Use Cases

Version controlling your data

Splitgraph's Git-like version control capabilities allow you to see what changes were made to a dataset, or switch between different versions of a schema on the fly. Existing applications can get benefits of Splitgraph's version control without having to be changed at all.

The decentralized demo shows the basics of running Git operations on data.

Our Jupyter/scikit-learn demo shows using Splitgraph to switch between training and validation versions of a machine learning dataset, whereas the dbt example uses Splitgraph to run dbt against two different sources and see their effects on the built dbt model.

Ingesting data from MongoDB, MySQL or other databases

Forget BI connectors or ETL jobs. With PostgreSQL foreign data wrappers, your applications can query other databases directly through Splitgraph, using a single protocol.

Since the Splitgraph engine is based on PostgreSQL, it can even be added as a PostgreSQL logical replication client and ingest data directly from your production database.

Querying and plotting Socrata data

Splitgraph has first-class support for querying datasets on the Socrata open data platform through SQL and using them in Splitfiles. We also maintain a catalog of over 40000 open government datasets available for immediate querying.

See the Socrata example for a demonstration of exploring a Socrata endpoint with DBeaver and plotting a dataset with Metabase.

Sharing and publishing datasets

Much like Git, Splitgraph is decentralized and any Splitgraph engine can act as a remote. Changes pushed to and pulled from other Splitgraph instances are delta compressed, letting you keep your dataset's history without sacrificing storage. See the decentralized demo for an introduction to using Splitgraph in a peer-to-peer fashion.

Splitgraph Cloud is the analog of the Docker registry for Docker: it's a repository of publicly available data images that you can experiment with.

See the five-minute demo that will take you through the basics of building and publishing a dataset on Splitgraph Cloud, complete with provenance tracking and an automatic OpenAPI-compatible REST API.

Building data images with Splitfiles

When Docker and Dockerfiles came along, they changed the way we view software builds and deployments. Splitfiles were inspired by the same ideas. Splitfiles let you build Splitgraph images by using standard SQL statements, with efficient rebuilds and provenance tracking.

See the five-minute demo that shows you how to build a dataset using a Splitfile and publish it on Splitgraph.
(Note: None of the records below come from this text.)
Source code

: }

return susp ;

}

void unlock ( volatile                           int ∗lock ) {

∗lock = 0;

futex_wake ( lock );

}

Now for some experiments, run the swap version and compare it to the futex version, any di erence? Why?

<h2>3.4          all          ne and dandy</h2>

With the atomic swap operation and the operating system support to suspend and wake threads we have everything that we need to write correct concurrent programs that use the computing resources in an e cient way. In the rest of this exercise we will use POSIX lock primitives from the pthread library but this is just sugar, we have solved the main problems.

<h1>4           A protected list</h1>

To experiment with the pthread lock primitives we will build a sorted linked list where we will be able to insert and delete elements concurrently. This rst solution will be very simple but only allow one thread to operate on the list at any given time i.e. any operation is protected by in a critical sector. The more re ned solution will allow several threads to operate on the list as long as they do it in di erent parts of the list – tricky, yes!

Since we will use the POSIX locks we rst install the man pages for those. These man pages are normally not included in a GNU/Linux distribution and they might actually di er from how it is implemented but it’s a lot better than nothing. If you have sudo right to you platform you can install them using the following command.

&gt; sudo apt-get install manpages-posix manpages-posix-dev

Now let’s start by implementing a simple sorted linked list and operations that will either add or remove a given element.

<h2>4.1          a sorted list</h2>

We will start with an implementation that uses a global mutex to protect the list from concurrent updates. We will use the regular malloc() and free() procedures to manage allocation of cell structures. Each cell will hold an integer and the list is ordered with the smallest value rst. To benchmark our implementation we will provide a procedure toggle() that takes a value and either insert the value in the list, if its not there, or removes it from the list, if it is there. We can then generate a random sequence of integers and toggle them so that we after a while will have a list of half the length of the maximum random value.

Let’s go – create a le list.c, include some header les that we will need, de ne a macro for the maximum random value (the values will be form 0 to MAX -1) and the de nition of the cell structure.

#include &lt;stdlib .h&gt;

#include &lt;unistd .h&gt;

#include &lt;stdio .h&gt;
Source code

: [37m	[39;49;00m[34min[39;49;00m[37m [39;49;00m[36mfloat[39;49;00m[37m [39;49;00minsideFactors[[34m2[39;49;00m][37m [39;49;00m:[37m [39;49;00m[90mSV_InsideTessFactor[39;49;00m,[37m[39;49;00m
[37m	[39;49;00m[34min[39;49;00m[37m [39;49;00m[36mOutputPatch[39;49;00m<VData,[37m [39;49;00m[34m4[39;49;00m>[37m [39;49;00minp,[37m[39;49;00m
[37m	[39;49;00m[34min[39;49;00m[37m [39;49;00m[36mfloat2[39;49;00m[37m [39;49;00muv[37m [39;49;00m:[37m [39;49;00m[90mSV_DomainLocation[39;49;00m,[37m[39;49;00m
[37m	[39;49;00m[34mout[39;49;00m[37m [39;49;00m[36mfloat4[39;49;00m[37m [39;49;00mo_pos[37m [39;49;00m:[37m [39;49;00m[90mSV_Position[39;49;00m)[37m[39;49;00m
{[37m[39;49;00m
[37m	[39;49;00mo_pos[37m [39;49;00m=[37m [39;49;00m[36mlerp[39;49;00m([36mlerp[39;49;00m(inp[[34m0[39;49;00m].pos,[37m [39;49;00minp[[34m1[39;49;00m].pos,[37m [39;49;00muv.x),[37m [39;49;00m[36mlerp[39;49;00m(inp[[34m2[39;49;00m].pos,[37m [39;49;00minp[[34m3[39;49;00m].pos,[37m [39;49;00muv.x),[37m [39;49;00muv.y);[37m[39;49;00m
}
Combining existing data images to build new data

Data is most interesting when it's combined with other data. Splitfiles make it easy to compose multiple data images together using familiar SQL and referencing them through JOIN operators.

See the US Election Splitfile that joins several source data images in multiple stages or the PostGIS example that uses a Splitfile to build a geospatial dataset and plot it as a Choropleth map.

Querying large datasets with your existing tools

Splitgraph checks data out into normal PostgreSQL tables, offering read-write performance and feature parity with PostgreSQL. Layered querying expands on that and allows Splitgraph to lazily download required table regions on demand at query execution time, which lets any of your existing tools query huge remote datasets with limited local cache space.

Check our our five-minute demo for an introduction on using Splitgraph to query public data. The Metabase example demonstrates using Metabase with Splitgraph to easily access and plot timeseries, categorical and geospatial data.